● **Task statement**:
Reproduce, exactly and in full, only the lines below from the one containing "hfov_deg: 7.4" through the one containing "focal_35mm: 76".

Data supplied: Begin

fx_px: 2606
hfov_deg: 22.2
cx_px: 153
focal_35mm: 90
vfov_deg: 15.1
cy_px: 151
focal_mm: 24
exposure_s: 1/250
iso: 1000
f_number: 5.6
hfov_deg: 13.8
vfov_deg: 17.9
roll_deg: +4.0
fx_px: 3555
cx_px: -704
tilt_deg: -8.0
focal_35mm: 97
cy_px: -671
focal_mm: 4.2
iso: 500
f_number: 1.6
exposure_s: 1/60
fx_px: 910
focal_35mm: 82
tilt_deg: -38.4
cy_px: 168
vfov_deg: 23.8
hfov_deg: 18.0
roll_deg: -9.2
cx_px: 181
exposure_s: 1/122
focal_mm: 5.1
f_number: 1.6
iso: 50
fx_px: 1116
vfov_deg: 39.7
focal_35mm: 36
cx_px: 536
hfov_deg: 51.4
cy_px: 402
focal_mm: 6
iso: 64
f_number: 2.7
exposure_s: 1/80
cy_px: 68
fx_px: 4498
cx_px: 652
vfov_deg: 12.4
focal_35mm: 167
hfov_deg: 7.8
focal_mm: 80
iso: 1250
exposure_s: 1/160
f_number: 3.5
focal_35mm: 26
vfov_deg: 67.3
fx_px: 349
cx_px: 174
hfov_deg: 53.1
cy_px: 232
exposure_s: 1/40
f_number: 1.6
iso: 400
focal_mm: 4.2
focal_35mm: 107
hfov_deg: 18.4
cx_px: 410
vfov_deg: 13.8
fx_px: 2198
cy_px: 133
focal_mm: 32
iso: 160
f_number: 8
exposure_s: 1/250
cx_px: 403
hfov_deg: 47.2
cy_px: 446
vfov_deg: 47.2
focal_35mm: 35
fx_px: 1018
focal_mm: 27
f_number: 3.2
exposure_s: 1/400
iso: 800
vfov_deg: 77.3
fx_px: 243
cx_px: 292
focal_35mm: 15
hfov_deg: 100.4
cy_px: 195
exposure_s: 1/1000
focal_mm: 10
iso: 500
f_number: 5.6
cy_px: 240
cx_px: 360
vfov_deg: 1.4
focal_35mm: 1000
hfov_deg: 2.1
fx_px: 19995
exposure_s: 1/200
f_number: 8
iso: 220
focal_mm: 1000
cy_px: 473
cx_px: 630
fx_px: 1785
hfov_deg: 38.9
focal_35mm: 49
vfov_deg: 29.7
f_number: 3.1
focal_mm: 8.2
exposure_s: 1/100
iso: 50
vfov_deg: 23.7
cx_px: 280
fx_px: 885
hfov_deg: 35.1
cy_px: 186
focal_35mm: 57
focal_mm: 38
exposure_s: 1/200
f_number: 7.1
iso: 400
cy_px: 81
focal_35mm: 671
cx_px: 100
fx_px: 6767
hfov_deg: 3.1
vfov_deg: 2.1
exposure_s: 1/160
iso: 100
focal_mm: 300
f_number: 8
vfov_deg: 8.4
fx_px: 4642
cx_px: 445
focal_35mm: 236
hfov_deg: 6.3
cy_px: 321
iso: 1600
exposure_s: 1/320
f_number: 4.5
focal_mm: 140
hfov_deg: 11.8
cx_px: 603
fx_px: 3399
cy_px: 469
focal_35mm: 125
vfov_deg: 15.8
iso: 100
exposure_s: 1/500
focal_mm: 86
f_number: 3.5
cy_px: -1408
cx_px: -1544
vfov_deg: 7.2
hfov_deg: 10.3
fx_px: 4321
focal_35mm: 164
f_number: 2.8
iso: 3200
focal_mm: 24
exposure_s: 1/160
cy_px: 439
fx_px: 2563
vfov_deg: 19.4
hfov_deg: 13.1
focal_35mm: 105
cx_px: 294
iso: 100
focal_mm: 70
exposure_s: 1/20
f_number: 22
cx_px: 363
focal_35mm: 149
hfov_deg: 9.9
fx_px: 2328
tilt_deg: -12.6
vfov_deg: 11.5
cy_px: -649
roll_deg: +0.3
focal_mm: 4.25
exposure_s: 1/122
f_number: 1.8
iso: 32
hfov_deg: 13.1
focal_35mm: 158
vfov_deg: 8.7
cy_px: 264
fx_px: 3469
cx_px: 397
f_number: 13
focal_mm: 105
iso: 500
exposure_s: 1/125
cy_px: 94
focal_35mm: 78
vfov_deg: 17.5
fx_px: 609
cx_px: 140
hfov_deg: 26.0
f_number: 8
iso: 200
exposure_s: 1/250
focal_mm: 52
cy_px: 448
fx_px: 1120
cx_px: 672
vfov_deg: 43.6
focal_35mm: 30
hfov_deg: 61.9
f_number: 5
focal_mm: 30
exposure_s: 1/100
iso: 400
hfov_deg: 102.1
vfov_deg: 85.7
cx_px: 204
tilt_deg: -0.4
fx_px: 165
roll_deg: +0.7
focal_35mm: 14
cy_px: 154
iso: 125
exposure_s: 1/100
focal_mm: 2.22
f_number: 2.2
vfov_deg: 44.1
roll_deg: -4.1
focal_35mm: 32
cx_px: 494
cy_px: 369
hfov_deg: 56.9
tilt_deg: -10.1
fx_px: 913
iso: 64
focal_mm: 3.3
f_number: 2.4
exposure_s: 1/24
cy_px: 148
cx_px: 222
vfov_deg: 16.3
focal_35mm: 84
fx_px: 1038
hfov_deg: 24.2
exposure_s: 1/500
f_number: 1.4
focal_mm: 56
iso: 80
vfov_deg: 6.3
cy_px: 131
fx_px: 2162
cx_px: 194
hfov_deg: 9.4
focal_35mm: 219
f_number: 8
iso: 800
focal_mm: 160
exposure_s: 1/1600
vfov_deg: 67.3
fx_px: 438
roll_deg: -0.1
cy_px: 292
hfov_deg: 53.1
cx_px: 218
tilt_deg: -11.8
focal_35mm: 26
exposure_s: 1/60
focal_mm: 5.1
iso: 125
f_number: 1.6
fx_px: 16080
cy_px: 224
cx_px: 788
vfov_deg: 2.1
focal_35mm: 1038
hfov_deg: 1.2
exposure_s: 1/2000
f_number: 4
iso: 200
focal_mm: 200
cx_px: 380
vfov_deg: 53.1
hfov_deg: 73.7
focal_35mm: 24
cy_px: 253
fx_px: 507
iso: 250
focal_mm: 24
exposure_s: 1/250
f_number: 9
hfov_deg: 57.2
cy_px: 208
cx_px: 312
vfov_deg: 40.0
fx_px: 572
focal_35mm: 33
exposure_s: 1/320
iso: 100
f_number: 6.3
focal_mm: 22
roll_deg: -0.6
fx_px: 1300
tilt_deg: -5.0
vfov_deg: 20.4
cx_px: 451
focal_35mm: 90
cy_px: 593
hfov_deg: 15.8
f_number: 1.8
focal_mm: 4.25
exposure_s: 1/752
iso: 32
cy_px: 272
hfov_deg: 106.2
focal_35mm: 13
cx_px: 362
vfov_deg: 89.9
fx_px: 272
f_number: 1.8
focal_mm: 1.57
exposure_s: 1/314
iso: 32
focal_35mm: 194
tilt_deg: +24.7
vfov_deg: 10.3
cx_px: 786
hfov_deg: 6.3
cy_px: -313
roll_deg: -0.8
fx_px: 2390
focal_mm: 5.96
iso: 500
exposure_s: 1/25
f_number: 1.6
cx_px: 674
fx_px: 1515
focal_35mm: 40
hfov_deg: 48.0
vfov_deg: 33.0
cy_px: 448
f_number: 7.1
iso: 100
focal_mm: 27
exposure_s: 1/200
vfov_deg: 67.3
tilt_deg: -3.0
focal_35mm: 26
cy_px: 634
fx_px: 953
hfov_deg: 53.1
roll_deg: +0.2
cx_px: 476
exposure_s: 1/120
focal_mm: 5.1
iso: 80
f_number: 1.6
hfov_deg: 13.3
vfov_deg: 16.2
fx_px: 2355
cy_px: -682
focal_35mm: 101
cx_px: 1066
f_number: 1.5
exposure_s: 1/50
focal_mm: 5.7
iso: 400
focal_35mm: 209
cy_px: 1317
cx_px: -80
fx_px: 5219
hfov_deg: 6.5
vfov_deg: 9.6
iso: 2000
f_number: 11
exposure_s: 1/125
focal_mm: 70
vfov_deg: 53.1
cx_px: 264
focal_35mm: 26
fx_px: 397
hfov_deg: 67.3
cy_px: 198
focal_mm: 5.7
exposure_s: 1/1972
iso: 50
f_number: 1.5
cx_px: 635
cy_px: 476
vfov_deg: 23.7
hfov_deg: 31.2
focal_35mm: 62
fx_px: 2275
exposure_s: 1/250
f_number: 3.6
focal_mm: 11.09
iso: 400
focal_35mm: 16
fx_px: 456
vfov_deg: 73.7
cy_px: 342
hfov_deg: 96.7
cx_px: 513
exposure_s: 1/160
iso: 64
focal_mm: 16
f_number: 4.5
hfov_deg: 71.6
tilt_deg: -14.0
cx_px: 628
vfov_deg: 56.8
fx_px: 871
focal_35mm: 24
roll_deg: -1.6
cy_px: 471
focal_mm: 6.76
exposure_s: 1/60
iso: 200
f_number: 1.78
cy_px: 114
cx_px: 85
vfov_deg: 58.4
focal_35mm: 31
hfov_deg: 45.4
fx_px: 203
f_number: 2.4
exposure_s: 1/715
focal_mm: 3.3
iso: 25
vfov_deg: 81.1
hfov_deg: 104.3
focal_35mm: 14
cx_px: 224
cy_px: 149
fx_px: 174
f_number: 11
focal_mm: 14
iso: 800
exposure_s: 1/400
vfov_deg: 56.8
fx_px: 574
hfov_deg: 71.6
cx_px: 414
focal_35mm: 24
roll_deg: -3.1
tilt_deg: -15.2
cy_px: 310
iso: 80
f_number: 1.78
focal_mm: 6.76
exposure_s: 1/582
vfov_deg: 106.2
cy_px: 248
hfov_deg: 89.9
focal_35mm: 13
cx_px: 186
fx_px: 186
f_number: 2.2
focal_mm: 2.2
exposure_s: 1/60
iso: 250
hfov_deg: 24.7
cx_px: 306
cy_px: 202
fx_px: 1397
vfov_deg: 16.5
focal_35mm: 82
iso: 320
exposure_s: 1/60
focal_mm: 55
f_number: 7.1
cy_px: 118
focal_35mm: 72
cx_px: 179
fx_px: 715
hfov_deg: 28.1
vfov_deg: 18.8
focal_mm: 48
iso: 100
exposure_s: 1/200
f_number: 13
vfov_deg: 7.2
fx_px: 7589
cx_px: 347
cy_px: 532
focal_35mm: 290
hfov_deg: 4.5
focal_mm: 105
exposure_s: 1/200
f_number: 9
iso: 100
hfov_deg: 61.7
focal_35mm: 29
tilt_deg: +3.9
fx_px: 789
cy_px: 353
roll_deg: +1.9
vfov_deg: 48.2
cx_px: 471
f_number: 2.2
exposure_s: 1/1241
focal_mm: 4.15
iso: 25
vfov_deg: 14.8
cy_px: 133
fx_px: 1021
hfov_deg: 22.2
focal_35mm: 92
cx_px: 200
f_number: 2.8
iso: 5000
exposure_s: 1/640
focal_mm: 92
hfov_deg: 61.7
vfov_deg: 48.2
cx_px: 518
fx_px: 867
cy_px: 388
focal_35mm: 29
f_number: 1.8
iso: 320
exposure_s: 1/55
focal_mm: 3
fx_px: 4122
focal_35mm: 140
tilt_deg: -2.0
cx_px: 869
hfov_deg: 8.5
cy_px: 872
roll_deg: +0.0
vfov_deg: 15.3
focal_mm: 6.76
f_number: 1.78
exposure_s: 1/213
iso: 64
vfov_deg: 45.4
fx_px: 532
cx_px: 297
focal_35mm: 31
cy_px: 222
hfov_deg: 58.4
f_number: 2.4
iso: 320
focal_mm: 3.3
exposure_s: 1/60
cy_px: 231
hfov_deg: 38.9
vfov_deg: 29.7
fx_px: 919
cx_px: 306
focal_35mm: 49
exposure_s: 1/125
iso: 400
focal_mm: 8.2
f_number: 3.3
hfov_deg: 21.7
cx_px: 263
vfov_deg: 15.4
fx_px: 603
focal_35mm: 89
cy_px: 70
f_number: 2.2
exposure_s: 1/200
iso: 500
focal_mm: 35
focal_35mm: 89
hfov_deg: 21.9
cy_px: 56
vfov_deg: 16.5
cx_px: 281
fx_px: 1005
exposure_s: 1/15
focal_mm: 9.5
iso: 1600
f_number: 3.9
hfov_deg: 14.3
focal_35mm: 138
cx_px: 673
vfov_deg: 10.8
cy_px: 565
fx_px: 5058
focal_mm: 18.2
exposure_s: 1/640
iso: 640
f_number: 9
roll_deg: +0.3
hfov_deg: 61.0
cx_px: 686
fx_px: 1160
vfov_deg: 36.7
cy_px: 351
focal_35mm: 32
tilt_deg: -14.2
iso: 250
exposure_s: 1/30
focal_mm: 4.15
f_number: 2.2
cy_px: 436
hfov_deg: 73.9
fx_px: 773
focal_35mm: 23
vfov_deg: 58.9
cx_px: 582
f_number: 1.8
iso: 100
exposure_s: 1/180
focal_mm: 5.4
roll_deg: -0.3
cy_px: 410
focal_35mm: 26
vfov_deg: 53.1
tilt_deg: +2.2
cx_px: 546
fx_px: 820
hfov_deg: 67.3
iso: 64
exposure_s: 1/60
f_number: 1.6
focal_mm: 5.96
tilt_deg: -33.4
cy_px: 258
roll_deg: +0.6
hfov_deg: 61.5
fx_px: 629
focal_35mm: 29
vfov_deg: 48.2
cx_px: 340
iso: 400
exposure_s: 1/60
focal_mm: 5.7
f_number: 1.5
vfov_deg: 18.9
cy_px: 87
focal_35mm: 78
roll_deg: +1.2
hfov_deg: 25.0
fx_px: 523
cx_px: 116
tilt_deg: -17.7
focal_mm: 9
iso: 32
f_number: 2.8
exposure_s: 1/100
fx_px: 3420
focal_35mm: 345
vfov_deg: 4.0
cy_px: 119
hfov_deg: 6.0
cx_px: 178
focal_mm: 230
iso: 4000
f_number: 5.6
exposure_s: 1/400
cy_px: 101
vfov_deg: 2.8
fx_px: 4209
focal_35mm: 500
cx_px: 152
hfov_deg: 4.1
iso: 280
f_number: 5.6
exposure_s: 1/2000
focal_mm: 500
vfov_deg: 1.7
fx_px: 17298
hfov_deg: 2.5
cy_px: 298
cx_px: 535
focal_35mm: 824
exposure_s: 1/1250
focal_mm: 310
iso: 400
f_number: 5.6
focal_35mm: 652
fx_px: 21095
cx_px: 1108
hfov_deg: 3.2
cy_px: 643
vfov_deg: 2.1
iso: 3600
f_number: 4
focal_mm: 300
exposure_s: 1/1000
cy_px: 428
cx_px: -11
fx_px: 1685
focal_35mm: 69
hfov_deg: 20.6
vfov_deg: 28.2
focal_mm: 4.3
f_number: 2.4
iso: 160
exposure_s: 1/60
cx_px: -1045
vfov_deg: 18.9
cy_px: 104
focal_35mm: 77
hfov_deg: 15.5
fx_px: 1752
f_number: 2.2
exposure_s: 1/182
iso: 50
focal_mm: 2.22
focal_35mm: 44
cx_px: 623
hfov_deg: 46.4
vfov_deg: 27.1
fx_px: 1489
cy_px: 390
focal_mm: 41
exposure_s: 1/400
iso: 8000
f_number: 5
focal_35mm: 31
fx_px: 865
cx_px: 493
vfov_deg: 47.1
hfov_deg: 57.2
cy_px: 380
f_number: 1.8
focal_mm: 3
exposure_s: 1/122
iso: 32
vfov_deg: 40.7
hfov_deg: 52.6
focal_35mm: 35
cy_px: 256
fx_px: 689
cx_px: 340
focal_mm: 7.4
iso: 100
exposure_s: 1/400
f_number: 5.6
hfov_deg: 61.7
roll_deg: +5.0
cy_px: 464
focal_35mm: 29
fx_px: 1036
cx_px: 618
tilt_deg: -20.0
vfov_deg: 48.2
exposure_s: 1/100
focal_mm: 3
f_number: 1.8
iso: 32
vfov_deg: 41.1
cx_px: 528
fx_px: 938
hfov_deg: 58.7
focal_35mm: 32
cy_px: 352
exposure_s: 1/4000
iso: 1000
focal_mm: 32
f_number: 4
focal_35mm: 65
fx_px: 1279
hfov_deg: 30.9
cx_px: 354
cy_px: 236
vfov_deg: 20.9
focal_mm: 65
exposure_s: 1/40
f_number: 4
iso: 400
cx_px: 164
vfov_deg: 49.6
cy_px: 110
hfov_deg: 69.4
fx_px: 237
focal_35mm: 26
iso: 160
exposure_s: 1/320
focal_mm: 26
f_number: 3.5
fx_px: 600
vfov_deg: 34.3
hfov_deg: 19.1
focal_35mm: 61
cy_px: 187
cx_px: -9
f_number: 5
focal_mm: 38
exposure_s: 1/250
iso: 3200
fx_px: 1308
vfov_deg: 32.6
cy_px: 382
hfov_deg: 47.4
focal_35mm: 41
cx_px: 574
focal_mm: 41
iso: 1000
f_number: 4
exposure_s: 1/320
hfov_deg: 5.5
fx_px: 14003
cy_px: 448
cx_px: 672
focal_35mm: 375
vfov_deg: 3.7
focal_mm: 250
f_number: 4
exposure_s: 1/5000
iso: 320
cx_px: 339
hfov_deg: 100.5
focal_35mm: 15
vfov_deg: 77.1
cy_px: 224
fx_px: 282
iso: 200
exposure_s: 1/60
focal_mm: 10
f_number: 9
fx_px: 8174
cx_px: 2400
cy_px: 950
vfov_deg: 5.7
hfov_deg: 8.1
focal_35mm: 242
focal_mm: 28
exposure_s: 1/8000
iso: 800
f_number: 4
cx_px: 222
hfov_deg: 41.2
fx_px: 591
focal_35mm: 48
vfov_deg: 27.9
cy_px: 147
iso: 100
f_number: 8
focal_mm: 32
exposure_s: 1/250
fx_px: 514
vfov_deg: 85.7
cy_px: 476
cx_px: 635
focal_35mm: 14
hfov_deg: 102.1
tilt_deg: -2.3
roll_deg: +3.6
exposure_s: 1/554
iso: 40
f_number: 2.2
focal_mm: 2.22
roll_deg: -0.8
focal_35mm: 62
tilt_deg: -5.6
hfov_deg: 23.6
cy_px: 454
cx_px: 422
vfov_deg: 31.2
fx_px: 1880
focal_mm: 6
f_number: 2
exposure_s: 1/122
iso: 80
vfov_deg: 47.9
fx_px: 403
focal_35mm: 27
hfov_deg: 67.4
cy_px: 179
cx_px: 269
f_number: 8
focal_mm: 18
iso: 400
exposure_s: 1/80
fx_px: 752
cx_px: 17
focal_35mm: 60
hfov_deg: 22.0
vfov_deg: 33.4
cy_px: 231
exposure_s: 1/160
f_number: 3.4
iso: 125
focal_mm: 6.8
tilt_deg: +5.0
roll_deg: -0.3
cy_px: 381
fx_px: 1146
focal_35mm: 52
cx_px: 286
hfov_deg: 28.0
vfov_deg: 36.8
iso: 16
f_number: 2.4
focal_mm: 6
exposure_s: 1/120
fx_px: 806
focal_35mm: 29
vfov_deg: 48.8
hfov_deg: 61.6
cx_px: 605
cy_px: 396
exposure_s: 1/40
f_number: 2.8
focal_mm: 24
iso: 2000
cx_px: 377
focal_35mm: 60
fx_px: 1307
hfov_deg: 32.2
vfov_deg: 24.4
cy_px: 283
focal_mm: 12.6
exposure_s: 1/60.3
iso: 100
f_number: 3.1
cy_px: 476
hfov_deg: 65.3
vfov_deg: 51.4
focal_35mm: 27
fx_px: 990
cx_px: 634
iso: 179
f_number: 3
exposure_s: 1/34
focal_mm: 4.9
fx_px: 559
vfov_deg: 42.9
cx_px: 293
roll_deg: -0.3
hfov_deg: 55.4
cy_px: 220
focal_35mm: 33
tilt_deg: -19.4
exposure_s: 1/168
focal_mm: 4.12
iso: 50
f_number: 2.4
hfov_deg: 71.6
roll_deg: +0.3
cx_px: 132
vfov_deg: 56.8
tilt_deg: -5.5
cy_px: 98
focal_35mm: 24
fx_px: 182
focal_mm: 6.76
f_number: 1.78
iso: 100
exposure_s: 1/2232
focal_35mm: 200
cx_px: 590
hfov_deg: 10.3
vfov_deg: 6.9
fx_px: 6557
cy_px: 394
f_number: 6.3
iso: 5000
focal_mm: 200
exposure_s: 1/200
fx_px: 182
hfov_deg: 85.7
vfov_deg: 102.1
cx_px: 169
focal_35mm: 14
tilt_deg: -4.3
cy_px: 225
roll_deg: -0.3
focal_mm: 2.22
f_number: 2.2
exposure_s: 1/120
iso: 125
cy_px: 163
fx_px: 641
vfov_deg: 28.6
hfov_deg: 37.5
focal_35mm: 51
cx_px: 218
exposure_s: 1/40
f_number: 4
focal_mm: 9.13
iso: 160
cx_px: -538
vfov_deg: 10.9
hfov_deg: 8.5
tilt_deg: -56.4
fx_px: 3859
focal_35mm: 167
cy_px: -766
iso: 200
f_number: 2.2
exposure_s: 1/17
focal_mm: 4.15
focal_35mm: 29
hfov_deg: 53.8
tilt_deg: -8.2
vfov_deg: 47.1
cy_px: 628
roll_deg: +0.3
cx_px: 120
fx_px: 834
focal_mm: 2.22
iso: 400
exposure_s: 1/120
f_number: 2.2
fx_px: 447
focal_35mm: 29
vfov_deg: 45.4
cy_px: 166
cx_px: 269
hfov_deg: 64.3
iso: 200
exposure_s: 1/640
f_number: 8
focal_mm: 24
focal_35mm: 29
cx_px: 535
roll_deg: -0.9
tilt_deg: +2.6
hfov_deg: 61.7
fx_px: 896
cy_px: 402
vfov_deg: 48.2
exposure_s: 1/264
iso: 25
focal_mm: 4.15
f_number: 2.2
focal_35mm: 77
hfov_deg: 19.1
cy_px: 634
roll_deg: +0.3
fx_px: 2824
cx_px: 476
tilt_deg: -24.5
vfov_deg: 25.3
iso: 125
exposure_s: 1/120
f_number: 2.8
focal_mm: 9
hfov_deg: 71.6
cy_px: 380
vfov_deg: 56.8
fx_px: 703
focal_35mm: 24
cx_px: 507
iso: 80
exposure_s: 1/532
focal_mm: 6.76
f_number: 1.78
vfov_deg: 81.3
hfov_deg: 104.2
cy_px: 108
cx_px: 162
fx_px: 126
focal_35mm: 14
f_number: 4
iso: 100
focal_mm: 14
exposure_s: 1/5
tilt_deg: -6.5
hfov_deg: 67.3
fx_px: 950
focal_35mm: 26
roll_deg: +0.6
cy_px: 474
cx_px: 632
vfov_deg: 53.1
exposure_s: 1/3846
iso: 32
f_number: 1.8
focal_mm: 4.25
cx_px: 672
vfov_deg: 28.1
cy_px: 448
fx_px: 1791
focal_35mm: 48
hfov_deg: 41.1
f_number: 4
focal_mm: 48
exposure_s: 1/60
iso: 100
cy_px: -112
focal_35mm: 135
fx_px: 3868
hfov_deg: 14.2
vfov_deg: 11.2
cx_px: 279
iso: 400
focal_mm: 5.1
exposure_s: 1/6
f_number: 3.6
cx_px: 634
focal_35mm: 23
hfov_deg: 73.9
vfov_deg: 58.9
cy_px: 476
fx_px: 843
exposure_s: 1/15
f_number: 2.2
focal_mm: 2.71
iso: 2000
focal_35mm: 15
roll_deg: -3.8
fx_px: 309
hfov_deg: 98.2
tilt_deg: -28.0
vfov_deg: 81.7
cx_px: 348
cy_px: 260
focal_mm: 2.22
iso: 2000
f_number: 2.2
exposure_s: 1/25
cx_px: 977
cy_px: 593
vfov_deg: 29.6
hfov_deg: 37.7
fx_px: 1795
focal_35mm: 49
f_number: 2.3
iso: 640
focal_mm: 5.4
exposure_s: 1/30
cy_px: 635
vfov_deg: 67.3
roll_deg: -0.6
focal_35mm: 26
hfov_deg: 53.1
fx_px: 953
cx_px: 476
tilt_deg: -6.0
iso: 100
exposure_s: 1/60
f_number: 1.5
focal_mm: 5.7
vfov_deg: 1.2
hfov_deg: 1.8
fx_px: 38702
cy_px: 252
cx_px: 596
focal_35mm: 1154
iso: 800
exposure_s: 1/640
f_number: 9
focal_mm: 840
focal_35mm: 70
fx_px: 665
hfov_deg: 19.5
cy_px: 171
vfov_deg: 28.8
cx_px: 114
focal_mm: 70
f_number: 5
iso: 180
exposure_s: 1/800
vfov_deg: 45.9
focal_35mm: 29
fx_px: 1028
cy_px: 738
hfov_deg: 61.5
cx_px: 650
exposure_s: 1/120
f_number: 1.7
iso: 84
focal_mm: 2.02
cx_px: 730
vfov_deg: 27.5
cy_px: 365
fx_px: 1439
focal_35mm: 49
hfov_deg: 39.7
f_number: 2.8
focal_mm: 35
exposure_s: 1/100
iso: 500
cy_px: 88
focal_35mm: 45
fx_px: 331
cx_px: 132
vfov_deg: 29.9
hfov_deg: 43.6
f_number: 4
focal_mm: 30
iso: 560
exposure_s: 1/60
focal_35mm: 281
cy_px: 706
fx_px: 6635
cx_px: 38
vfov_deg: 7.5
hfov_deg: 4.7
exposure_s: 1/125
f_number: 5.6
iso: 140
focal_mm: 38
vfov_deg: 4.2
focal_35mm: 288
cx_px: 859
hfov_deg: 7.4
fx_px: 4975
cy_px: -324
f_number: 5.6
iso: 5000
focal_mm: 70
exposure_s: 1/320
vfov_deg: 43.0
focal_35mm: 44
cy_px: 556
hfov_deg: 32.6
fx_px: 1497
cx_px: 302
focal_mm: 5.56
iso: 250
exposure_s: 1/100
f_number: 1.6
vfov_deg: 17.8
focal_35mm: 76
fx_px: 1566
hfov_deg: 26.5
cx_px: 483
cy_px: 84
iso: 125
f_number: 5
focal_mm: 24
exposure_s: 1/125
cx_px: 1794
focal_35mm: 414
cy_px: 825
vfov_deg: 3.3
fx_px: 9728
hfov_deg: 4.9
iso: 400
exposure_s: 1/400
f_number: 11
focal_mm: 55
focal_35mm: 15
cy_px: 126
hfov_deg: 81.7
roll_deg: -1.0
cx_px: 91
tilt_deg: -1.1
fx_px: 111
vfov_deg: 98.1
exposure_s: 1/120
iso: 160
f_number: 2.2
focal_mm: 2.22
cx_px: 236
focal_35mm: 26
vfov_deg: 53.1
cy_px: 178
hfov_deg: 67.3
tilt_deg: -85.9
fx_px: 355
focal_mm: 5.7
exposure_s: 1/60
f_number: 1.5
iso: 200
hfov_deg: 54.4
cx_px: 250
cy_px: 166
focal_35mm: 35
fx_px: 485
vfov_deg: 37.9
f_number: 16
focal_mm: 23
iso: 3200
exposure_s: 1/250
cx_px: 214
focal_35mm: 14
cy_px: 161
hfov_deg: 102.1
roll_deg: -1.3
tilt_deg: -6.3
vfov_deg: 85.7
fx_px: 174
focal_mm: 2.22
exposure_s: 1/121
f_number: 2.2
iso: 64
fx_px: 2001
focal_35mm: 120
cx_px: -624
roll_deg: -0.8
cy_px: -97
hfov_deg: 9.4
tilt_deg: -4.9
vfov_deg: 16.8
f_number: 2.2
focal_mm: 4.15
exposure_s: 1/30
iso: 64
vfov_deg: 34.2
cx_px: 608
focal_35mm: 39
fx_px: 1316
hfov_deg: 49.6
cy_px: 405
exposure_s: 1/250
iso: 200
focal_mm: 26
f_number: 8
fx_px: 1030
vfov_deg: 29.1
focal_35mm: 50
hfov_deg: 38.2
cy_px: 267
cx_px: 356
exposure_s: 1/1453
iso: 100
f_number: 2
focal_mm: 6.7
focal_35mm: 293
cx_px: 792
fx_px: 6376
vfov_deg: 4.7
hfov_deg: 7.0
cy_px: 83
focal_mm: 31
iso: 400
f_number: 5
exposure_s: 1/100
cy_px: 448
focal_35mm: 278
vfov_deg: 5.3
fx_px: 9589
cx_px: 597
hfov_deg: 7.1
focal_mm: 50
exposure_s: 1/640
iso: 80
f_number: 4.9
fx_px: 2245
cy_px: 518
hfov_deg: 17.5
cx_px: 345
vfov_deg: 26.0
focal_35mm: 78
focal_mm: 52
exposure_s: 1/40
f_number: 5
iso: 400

Data supplied: End

● **Answer for the task**:
hfov_deg: 7.4
fx_px: 4975
cy_px: -324
f_number: 5.6
iso: 5000
focal_mm: 70
exposure_s: 1/320
vfov_deg: 43.0
focal_35mm: 44
cy_px: 556
hfov_deg: 32.6
fx_px: 1497
cx_px: 302
focal_mm: 5.56
iso: 250
exposure_s: 1/100
f_number: 1.6
vfov_deg: 17.8
focal_35mm: 76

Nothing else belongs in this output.